Constantemente realizam-se nos parlamentos legislativos, audiências públicas para discutir assuntos pertinentes a questões dos Orçamentos Públicos. Observa-se um profundo e preocupante desinteresse da população pela questão. Não deveria ser assim, pois afinal passam pelos orçamentos públicos federal, estadual e municipal, cerca de 37% da renda nacional. Porque esse desinteresse?
Em primeiro lugar: porque o orçamento é um instrumento de difícil entendimento pelo público leigo, sendo de leitura específica dos técnicos da área. E em segundo lugar: porque os recursos livres para programação são pouco representativos.
O orçamento do governo federal para o exercício de 2010, por exemplo, monta em 1.676 bilhões, sendo que deste montante apenas 47 bilhões destinam-se aos investimentos. Vale dizer, menos de 3% são passíveis de serem programados, o restante já está comprometido com despesas de pessoal, despesas de custeio da máquina pública, pagamento de encargos e amortizações da dívida pública, gastos com a previdência social e outras despesas obrigatórias.
Ulisses Guimarães, o grande timoneiro da democracia, apelidou a Constituição Federal de 1988 de “constituição cidadã”. Mas tanto ele, matreiro como era, bem como os demais constituintes, não atinaram que o exercício da cidadania, quando se trata da administração pública, se manifesta, principalmente, através do Orçamento Público, pois é ali que estão previstas as receitas e as despesas que alimentam a máquina pública incluindo os investimentos que trarão benefícios para a população. E os representantes dos cidadãos, no sistema republicano, são os parlamentares, e estes, no caso brasileiro, têm um poder muito limitado sobre a programação da despesa pública.

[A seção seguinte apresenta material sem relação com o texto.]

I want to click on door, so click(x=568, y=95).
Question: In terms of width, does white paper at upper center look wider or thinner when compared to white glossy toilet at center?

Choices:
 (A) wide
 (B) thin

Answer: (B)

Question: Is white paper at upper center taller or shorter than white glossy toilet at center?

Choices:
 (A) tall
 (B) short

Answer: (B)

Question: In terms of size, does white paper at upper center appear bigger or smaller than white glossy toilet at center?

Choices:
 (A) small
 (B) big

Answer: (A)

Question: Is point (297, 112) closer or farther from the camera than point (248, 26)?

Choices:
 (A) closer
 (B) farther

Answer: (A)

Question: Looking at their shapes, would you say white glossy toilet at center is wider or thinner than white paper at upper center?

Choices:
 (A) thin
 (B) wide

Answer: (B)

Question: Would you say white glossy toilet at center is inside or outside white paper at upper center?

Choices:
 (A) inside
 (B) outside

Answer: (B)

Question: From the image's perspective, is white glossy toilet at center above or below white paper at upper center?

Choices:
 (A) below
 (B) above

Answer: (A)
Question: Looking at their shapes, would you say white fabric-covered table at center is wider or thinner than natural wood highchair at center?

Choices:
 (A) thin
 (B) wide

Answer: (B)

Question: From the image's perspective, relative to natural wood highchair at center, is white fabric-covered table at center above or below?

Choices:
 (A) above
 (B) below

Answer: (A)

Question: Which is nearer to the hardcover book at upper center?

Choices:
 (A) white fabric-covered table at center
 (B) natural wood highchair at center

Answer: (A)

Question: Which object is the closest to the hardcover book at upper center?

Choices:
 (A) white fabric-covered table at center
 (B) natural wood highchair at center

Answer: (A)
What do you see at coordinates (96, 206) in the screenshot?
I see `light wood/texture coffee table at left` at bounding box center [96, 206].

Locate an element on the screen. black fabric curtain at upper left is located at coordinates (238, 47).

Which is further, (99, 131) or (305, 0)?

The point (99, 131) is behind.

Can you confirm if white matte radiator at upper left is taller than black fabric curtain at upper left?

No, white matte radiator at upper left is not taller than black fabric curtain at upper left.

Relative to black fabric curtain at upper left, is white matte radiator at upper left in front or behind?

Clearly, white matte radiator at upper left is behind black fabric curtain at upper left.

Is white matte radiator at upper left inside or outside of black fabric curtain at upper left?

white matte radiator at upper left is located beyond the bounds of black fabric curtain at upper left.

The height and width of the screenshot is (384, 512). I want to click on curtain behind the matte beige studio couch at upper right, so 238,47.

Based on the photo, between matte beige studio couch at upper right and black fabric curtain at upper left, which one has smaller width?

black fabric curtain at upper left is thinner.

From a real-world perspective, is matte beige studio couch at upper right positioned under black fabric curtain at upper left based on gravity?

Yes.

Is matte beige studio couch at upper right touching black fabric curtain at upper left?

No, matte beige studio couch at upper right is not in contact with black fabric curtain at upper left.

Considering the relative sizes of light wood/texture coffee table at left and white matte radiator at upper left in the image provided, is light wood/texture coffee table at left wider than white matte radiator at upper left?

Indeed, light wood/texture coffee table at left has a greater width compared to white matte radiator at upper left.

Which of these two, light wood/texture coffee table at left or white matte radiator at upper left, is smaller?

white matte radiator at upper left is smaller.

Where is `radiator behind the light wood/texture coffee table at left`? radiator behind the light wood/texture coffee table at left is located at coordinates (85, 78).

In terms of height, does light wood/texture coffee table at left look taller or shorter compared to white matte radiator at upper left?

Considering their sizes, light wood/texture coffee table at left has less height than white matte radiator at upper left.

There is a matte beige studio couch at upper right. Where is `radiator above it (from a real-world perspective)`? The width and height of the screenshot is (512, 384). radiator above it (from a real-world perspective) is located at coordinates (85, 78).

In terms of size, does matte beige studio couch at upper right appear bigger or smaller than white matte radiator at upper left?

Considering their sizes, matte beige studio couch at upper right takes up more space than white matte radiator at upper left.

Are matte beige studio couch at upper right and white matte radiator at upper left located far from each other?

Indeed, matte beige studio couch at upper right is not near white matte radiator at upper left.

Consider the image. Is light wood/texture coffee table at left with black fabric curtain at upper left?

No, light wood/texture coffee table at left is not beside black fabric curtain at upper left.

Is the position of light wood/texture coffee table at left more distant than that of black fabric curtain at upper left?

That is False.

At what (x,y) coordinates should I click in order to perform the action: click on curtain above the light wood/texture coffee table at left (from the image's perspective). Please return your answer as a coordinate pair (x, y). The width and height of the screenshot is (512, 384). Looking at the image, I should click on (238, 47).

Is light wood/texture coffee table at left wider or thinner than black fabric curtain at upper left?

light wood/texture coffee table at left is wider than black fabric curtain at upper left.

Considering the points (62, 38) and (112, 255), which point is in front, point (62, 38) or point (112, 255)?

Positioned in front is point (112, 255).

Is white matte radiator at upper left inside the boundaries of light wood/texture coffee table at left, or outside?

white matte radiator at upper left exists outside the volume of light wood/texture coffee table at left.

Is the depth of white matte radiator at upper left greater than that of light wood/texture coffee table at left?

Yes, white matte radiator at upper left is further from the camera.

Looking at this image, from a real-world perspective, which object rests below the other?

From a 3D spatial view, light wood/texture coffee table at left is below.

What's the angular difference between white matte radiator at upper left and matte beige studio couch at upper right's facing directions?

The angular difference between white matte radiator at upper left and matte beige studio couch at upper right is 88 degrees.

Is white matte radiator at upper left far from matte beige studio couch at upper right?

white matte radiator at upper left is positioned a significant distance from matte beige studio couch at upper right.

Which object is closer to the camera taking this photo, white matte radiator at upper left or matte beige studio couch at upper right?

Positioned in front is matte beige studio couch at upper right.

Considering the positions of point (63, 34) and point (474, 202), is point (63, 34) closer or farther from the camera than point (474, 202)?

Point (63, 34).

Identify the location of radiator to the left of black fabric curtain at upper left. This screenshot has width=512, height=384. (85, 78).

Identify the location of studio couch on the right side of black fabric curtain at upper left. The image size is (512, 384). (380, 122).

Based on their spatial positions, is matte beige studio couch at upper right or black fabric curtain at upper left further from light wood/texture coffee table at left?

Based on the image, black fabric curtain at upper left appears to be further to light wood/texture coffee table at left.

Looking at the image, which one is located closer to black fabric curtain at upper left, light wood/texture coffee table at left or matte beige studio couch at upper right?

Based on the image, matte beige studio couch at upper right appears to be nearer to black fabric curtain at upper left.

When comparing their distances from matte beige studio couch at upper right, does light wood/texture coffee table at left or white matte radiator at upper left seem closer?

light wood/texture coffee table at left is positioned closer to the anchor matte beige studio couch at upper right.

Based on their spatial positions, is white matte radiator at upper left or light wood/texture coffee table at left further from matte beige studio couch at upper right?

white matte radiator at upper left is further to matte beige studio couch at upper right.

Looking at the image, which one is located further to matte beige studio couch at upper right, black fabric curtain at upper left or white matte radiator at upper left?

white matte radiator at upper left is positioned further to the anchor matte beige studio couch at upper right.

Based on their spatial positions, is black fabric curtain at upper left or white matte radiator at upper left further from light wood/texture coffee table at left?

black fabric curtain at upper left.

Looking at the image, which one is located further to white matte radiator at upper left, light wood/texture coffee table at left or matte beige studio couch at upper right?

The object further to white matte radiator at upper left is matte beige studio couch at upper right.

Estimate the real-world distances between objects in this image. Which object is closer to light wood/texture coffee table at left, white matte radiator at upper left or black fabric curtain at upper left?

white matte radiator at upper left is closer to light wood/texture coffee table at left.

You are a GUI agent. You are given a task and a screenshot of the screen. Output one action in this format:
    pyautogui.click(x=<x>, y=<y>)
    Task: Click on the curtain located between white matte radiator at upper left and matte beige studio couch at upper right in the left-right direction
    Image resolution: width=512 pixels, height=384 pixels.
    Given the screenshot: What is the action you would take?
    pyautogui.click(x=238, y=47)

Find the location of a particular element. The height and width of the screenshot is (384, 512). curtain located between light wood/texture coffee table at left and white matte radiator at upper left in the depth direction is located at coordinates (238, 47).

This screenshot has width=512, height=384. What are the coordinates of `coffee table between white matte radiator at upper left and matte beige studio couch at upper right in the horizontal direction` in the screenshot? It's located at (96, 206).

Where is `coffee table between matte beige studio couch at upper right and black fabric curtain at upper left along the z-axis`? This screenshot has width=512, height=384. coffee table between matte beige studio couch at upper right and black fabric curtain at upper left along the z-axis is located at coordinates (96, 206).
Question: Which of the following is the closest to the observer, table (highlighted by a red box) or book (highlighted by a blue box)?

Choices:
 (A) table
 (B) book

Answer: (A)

É impressionante como um poder abriu mão de suas prerrogativas e se subordinou a outro como o legislativo o fez em relação ao poder executivo. Apesar de alguns discursos exaltados e indignados de seus membros, na verdade o Poder Legislativo, por não ter ingerência sobre o caixa do governo, se auto-mutilou. Manda quem tem a chave do cofre, e esta está nas mãos do Poder Executivo, que não partilha com ninguém.
Essa posição de passividade não coaduna com suas origens. O parlamento moderno surgiu quando os senhores feudais, em 1215, na Inglaterra, impuseram a “João Sem Terra” a aceitação do controle sobre o erário público, não só no poder de tributar, mas também no controle da destinação do produto da arrecadação. No Brasil, a Constituição de 1824, outorgada por D. Pedro I estabelecia que a fixação das contribuições seria feita pelos parlamentares, bem como a sua distribuição.
A Constituição de 88, nesse aspecto, foi um retrocesso. No art. 61, § 1º, II outorga ao Chefe do Poder Executivo, em caráter privativo, a iniciativa das leis que disponham sobre a criação de cargos, funções ou empregos públicos na administração direta ou autárquica e que fixem ou aumentem a sua remuneração, organização administrativa; matéria tributária e orçamentária; serviços públicos; criação, estruturação e atribuições dos Ministérios e órgãos da administração pública, entre outros
Ao parlamentar, por ser o veiculador da vontade popular, é conferido pelo texto constitucional, como função típica e exclusiva, o poder de emendas aos projetos cuja iniciativa seja ou não de sua competência. O direito de emendar constitui parte fundamental do poder de legislar. Sem ele o Legislativo se reduziria a um simples ratificador da vontade do titular da iniciativa ou um simples votante.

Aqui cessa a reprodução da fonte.